Lenders to U.K. contractor Jarvis have taken a massive hit over the past two weeks with the debt plummeting to 20 from the mid 40s following a proposed debt-for-equity swap and an interim financing package underwritten by Deutsche Bank and a group of hedge funds.

Lenders to U.K. contractor Jarvis have taken a massive hit over the past two weeks with the debt plummeting to 20 from the mid 40s following a proposed debt-for-equity swap and an interim financing package underwritten by Deutsche Bank and a group of hedge funds.

Now Deutsche Bank and that group of hedge funds--including Strategic Value Partners and Canyon Capital--are banking on equity stakes and an upturn in the troubled company centered on its rail business. A Deutsche Bank spokeswoman and an SVP official declined comment. Canyon officials did not return calls.

The debt was unloaded by original lenders, including Barclays and RBS, over the past year with a number of dealers active in the paper. The selling was done between the 90s and 30s, but in April the debt was trading in the 70s and then fell precipitously to the mid 40s after the company announced it needed more cash to survive.
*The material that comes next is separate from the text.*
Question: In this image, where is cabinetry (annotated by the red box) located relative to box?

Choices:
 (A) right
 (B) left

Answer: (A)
A Jarvis spokeswoman explained that Deutsche Bank is now providing a £22.7 million revolver and a £8.7 million standby term loan facility. The £297 million of bank facilities will be converted into approximately 95% of the equity. If successful--contingent on shareholder approval--there will be an underwritten placing of £50 million of new shares open to the equity investors that will take out the interim financing. If the shareholders don't approve the transaction, they will be wiped out.

Deutsche Bank, which according to several distressed sources is not heavily invested in the name but was active trading the paper, will earn fees for arranging the financing and receive warrants that will be held up to 15% value of the equity. The bank will also be given an eighteen month right of first refusal to arrange any future debt or equity raising for Jarvis.
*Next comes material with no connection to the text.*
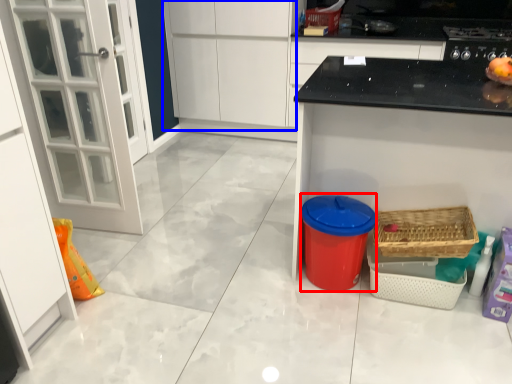
Question: Which object is closer to the camera taking this photo, appliance (highlighted by a red box) or cabinetry (highlighted by a blue box)?

Choices:
 (A) appliance
 (B) cabinetry

Answer: (A)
"It's trading at option value right now," said one distressed dealer in London, adding that the exchange creates permanent dilution and that even 20 could be a high price. Another source added that he was surprised the hedge funds were willing to buy the paper at such rich levels in the past and attributed this to a lack of understanding of the enormity of the problems affecting Jarvis. The company has been struggling since May 2002 when a train was derailed in Southern England. The company also overpaid for rights to run Private Finance Initiative (PFI) contracts with the U.K governments. Since then, the company has exited the PFI contracts and has sold its stake in the London Underground for £147 million and is now focusing on its road-building and rail businesses.

One investor in the debt noted it has been bad for the hedge funds, but he said going forward "There's something to be done. It's not a disaster." Peter Collini, a managing director with Gazelle Corporate Finance, which advised Jarvis on consolidating its debt and the restructuring, added "The problems were large, but you've now got a very good rail business that has great potential domestically and the management team have done a fantastic job rebuilding the credibility with Network Rail." He also added that the hedge fund involvement was positive for the company, since their economics are different from the original lenders. "They quickly assessed the Deutsche Bank proposal as the best alternative and are looking for a loan-to-own."